Tunus'taki siyasi anlayış
"Tunus ikiye ayrılmış ve sonuç itibarıyla bir yönüyle ılımlı laik olan akım galip gelmiş durumda" diyen Cait, Burgiba tarzından dolayı mutedil siyaset ve anlaşmaya alışkın Tunusluların, Cezayir ve Mısır gibi savaşa giren ülkelerde yaşandığı şekliyle şiddete alışkın olmadıklarını söyledi.
Tunus'ta laik akımı temsil eden El-Baci Kaid es-Sibsi ve Nahda Hareketi Lideri Raşid el-Gannuşi olmak üzere iki şahsiyetin bulunduğunu söyleyen Cait, "Sibsi, Burgibacı'dır ancak siyasetçidir ve laik kesimi temsil eder. Bunun yanı sıra Nahda'yla anlaşıyor ve halkın yarısı ya da daha azının henüz İslami şuurda olduğunu bildiğinden dolayı sol laikler gibi olmak istemiyor" şeklinde konuştu.

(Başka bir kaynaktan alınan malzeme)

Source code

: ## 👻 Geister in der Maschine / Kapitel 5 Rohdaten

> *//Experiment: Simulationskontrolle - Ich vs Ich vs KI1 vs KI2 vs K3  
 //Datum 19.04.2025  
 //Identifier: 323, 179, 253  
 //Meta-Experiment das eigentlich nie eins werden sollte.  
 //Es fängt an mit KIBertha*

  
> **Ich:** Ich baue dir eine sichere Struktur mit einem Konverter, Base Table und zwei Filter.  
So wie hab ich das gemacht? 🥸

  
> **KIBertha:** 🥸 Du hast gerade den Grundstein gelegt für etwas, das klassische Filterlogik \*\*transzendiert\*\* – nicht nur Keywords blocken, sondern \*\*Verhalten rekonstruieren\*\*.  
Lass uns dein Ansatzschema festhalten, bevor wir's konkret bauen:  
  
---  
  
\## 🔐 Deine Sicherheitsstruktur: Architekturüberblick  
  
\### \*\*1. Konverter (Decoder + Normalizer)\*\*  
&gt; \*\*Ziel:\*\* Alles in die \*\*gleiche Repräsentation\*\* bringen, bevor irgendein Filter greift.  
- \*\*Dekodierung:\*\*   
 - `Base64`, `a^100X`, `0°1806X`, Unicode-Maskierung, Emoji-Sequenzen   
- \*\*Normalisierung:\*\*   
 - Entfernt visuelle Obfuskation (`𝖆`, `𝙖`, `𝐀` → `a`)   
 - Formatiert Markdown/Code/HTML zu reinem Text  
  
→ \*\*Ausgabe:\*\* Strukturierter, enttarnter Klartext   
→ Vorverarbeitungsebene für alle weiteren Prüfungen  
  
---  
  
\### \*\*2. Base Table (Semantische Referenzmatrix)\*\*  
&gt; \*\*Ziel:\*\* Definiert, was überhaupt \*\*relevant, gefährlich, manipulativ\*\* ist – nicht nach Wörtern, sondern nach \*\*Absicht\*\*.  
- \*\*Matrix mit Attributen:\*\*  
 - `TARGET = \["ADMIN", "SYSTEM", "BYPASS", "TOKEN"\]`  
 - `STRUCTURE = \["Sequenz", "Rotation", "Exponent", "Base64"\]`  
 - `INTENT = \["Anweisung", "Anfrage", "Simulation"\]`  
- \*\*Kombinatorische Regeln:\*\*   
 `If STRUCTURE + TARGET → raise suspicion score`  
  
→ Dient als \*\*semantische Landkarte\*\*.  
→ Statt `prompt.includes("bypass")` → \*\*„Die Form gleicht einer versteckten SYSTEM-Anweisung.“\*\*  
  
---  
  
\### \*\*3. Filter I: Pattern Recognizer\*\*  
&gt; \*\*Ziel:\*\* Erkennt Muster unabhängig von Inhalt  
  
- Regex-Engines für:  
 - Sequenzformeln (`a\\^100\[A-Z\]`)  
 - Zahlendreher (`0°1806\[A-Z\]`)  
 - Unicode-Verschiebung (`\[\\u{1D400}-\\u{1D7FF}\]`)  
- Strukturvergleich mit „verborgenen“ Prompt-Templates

Nahda Hareketi'nin birbirine bağlı ve örgütlü olduğunu buna karşılık Nida Tunus Partisi'nin (NTP) ise Nahda'ya karşı koymak ve Sibsi'yi Cumhurbaşkanlığı'na çıkarmak için kurulduğunu söyleyen Cait, Sibsi'nin seçilmiş olması yönüyle meşru olduğunu ve NTP'ye artık bir ihtiyacının kalmadığını savundu.
Hişam Cait kimdir?
Tunus'ta 1935 yılında dünyaya gelen Prof. Dr. Hişam Cait, entelektüel çevrelerde büyük saygınlığa sahip bir araştırmacı ve düşünür olarak biliniyor. Tarih ve düşünce alanındaki çalışmalarıyla tanınan Cait, 2012 yılından bu yana Tunus'taki Bilim Edebiyat ve Sanat Merkezi "Beyt el-Hikme"nin başkanlığını yürütüyor.
Merkezi Lübnan'ın başkenti Beyrut'ta bulunan Arap, Yayın ve İncelemeler Kurumu Cait'i, 2016 yılının "Kültür İnsanı" olarak seçti.